Entgegen der Auffassung des Beklagten beschränkt sich der Rechtsstreit, auch soweit es um schon titulierte Forderungen geht, nicht nur auf gesellschaftsrechtliche Fragen der Konzernhaftung. Diese verdrängen den arbeitsrechtlichen Schwerpunkt nicht. Die arbeitsrechtlichen Ansprüche des Klägers sind ausschließlich gegenüber der GmbH rechtskräftig festgestellt (vgl. dazu BAG 13. Juni 1997 aaO).
cc) Ob das Vorbringen des Klägers zur Konzernhaftung von ihm bewiesen werden kann oder auch nur als schlüssig anzusehen ist, ist auf der Grundlage der Rechtsprechung des Senats zur Zuständigkeitsprüfung bei "doppelrelevanten" Tatsachen vorliegend ohne Bedeutung (vgl. zu dieser Rechtsprechung BAG 24. April 1996 - 5 AZB 25/95 - BAGE 83, 40, 48 ff.; 9. Oktober 1996 - 5 AZB 18/96 - AP ArbGG 1979 § 2 Zuständigkeitsprüfung Nr. 2 = EZA § 2 ArbGG 1979 Nr. 33; 18. Dezember 1996 - 5 AZB 25/96 - BAGE 85, 46, 53 ff.). Danach reicht die bloße Rechtsansicht des Klägers, er sei Arbeitnehmer, zur Bejahung der arbeitsgerichtlichen Zuständigkeit aus, wenn die vor dem Arbeitsgericht in einer bürgerlich-rechtlichen Streitigkeit erhobene Klage nur dann Erfolg haben kann, wenn der Kläger Arbeitnehmer ist. Ist der Kläger kein Arbeitnehmer, so ist die Klage als unbegründet abzuweisen. Eine Verweisung des Rechtsstreits in einen anderen Rechtsweg wäre in diesem Fall sinnlos.

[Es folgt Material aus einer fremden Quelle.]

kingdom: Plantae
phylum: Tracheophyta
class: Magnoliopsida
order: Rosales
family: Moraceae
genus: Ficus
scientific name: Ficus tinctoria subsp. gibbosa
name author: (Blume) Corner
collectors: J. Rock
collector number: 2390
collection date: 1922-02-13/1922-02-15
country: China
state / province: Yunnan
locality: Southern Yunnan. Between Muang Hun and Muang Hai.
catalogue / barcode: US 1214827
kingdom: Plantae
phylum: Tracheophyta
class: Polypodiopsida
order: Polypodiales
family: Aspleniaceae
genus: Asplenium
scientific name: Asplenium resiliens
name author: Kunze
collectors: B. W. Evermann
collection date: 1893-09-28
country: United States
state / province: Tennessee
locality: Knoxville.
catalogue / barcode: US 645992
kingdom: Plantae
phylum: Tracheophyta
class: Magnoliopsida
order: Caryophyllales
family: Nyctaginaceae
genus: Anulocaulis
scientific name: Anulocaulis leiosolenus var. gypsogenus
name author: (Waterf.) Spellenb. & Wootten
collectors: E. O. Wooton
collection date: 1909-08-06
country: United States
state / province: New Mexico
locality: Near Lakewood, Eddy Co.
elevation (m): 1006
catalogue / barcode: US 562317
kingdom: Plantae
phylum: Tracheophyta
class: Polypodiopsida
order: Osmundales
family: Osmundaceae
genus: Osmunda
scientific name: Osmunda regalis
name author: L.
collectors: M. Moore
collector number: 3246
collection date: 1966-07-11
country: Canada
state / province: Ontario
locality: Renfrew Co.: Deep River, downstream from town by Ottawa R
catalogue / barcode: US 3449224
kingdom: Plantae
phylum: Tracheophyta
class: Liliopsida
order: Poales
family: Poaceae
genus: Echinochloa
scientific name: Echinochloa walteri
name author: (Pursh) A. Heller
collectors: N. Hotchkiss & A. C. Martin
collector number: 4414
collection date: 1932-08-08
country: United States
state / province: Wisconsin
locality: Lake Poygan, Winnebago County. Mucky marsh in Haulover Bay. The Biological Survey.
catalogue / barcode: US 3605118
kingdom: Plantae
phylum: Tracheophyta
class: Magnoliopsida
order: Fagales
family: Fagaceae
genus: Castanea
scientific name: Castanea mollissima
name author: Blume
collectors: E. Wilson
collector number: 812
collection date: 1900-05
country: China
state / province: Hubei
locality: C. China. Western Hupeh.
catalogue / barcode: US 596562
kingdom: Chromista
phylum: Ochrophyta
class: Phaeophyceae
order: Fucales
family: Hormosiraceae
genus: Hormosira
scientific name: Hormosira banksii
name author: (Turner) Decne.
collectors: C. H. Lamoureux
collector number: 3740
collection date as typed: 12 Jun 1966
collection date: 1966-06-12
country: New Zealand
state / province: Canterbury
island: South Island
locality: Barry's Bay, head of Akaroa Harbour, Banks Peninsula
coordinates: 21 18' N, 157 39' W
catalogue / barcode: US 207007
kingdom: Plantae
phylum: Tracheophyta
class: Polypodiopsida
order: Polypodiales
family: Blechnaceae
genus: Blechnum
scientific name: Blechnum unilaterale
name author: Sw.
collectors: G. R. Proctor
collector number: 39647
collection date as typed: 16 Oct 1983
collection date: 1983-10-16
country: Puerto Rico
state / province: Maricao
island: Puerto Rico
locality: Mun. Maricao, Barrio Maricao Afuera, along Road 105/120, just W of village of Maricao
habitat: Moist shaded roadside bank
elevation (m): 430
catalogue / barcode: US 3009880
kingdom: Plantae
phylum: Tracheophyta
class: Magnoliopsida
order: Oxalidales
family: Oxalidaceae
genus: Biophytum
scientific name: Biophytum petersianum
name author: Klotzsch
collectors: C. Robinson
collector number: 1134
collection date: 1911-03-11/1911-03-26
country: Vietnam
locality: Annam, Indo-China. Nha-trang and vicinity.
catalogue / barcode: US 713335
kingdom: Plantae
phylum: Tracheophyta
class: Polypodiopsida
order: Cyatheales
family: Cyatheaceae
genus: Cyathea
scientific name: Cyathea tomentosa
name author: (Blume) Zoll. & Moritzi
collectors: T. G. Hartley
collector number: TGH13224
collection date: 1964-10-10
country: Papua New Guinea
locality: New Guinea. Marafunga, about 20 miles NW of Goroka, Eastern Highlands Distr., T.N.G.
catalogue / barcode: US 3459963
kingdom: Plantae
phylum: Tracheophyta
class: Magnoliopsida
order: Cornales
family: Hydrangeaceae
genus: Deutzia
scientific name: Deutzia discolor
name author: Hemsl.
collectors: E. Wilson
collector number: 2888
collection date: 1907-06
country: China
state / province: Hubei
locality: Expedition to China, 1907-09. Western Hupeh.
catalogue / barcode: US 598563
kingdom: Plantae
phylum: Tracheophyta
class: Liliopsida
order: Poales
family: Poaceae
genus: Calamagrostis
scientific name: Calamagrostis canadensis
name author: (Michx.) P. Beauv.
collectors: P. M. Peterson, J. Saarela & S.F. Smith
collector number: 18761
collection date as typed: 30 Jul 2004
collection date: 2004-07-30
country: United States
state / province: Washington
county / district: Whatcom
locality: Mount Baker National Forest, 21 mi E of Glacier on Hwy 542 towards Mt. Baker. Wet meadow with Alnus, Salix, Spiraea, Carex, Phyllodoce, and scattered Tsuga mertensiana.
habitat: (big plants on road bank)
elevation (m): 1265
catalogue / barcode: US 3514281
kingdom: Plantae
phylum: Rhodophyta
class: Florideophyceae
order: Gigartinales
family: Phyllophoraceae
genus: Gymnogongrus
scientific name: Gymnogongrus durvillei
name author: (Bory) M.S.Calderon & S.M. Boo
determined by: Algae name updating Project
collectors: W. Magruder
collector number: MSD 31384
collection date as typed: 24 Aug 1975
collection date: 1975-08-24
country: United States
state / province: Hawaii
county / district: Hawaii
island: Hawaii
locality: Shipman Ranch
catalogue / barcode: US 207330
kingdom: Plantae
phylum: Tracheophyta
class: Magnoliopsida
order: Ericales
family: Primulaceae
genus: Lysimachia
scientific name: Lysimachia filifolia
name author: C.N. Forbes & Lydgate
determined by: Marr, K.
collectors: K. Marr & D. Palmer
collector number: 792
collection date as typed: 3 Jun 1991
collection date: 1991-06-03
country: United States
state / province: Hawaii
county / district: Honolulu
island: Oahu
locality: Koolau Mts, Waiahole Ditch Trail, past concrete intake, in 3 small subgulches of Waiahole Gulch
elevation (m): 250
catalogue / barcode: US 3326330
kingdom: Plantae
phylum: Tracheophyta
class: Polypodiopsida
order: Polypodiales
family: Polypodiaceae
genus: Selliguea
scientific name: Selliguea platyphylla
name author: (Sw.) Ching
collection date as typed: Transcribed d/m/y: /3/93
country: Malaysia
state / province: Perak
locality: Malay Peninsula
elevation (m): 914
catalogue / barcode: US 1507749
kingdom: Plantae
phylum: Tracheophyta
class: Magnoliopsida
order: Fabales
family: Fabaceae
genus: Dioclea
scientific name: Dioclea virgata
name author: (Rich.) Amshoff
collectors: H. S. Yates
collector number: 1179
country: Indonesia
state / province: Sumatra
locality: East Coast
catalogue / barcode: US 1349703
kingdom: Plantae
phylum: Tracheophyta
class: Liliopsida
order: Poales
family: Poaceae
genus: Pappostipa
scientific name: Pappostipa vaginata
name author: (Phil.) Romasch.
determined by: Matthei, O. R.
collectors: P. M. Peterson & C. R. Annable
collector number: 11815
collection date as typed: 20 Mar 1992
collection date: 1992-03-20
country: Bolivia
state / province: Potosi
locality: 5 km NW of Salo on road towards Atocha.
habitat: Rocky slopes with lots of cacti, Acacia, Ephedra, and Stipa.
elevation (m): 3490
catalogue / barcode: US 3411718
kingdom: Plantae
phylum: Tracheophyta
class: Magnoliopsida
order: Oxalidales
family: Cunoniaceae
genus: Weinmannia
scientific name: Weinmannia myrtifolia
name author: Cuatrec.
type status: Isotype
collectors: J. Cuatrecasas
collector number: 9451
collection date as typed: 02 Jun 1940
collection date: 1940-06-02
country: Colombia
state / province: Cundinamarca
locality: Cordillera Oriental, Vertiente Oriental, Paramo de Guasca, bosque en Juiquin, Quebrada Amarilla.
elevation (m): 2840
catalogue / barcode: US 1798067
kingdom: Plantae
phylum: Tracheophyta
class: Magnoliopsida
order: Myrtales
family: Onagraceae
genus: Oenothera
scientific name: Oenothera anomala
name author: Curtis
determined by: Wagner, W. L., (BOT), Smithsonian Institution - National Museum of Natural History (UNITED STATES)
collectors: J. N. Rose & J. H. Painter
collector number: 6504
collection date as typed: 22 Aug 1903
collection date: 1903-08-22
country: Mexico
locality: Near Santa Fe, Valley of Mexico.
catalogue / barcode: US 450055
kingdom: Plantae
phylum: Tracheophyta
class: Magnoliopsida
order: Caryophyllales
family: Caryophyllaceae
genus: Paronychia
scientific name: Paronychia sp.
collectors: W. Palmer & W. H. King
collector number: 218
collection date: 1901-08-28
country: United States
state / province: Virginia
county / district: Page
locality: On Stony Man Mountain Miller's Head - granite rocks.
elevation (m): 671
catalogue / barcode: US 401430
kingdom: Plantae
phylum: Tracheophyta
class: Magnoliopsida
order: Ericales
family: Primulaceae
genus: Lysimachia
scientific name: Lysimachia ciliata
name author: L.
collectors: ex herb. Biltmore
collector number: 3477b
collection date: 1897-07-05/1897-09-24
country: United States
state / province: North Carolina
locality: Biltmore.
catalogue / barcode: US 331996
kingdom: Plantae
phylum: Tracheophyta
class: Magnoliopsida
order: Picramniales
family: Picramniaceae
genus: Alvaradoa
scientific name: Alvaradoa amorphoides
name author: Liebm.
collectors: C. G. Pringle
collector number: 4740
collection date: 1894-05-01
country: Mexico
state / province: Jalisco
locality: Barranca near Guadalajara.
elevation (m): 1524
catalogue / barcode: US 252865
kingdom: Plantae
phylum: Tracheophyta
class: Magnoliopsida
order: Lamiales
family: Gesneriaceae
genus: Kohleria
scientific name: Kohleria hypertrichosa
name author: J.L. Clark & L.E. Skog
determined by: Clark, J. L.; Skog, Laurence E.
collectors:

Es liegt ein entsprechender Fall vor. Zuständigkeits- und anspruchsbegründende Tatsachen fallen teilweise zusammen. Die Klage kann nur Erfolg haben, wenn die Schuldnerin nach den Grundsätzen der Konzernhaftung haftet und damit Rechtsnachfolgerin im Sinne von § 3 ArbGG ist. Stellt sich hingegen heraus, daß sie nicht haftet, fehlt es nicht nur an der Rechtsnachfolge im Sinne von § 3 ArbGG; es steht vielmehr zugleich fest, daß der Kläger die Schuldnerin, den Beklagten, nicht in Anspruch nehmen kann. Eine Verweisung des Rechtsstreits wäre sinnlos. Die bloße Rechtsbehauptung des Klägers, es liege eine Rechtsnachfolge im Sinne von § 3 ArbGG vor, genügt mithin, um die Zuständigkeit zu begründen (so auch ErfK/Schaub ArbGG § 3 Rn. 2; Grunsky ArbGG 7. Aufl. § 3 Rn. 7; GK-ArbGG/Wenzel § 3 Rn. 47; aA Germelmann/Matthes/Prütting ArbGG 3. Aufl. § 3 Rn. 4).
III. Der Wert des Beschwerdegegenstandes wird auf 5.000,00 DM festgesetzt. Für die Bestimmung des Wertes der Hauptsache kann nicht vom Gesamtbetrag der Forderungen des Klägers ausgegangen werden. Vielmehr ergibt sich auf der Grundlage von § 3 ZPO, daß insoweit lediglich ein Wert zu schätzen ist, der dem auf die Forderung zu erwartenden Betrag entspricht, vgl. auch § 148 KO sowie § 182 InsO. Dieser für das Hauptsacheverfahren maßgebliche Wert ist im Rechtswegbestimmungsverfahren auf 1/3 zu mindern.